Rust Enums and Pattern Matching

An enum (short for enumeration) defines a type that can be one of several named options. Each option is called a variant. Enums are one of Rust's most powerful features — they can carry data and work perfectly with pattern matching.

Defining an Enum

enum Direction {
    North,
    South,
    East,
    West,
}

A value of type Direction can only be one of these four options at any time.

fn main() {
    let heading = Direction::North;

    match heading {
        Direction::North => println!("Going north"),
        Direction::South => println!("Going south"),
        Direction::East  => println!("Going east"),
        Direction::West  => println!("Going west"),
    }
}

Output:

Going north

The Traffic Light Diagram

enum Light { Red, Yellow, Green }

Light::Red    → "Stop"
Light::Yellow → "Slow down"
Light::Green  → "Go"

A traffic light is always exactly one of these three states.

Enums with Data

Each variant can carry its own data. Different variants can carry different types and amounts of data:

enum Shape {
    Circle(f64),            ← One value: radius
    Rectangle(f64, f64),   ← Two values: width, height
    Triangle,              ← No data
}
fn area(shape: Shape) -> f64 {
    match shape {
        Shape::Circle(r)       => 3.14 * r * r,
        Shape::Rectangle(w, h) => w * h,
        Shape::Triangle        => 0.0,
    }
}

Pattern Matching with match

The match expression compares a value against a list of patterns and runs the code for the first pattern that matches. Every possible case must be handled.

# [Dataset content]
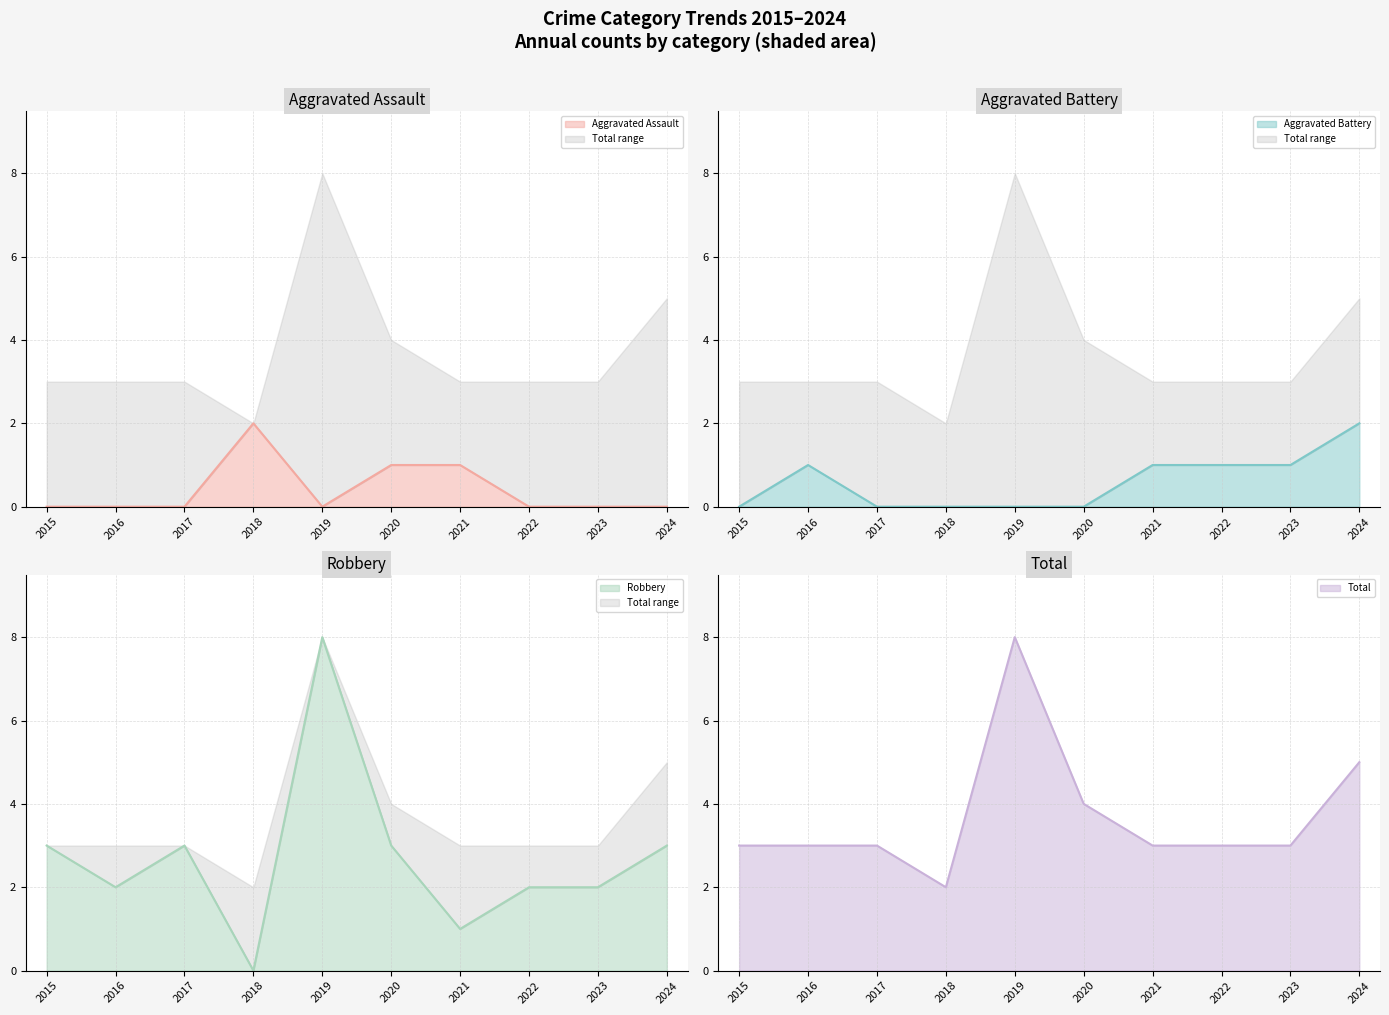

True or false: Robbery has a value of 2 at 2023.

True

# [Problem set]
(1) Repeat, word for word, the portion of the Rust enums text between "The Traffic Light" and "these three states.", inclusive.
(2) Decide whether each statement agrees with the Rust enums text, answering yes or no and quoting the words that settle it: (a) A value of type Direction can be only one of four options at any time. (b) The match expression runs the code for every pattern that matches. (c) The Rectangle variant of Shape carries a width and a height.
Rely only on the Rust enums text, not on the data.

# [Task answers]
(1)
The Traffic Light Diagram

enum Light { Red, Yellow, Green }

Light::Red    → "Stop"
Light::Yellow → "Slow down"
Light::Green  → "Go"

A traffic light is always exactly one of these three states.

(2)
(a) Yes: "A value of type Direction can only be one of these four options at any time."
(b) No: "runs the code for the first pattern that matches."
(c) Yes: "Two values: width, height."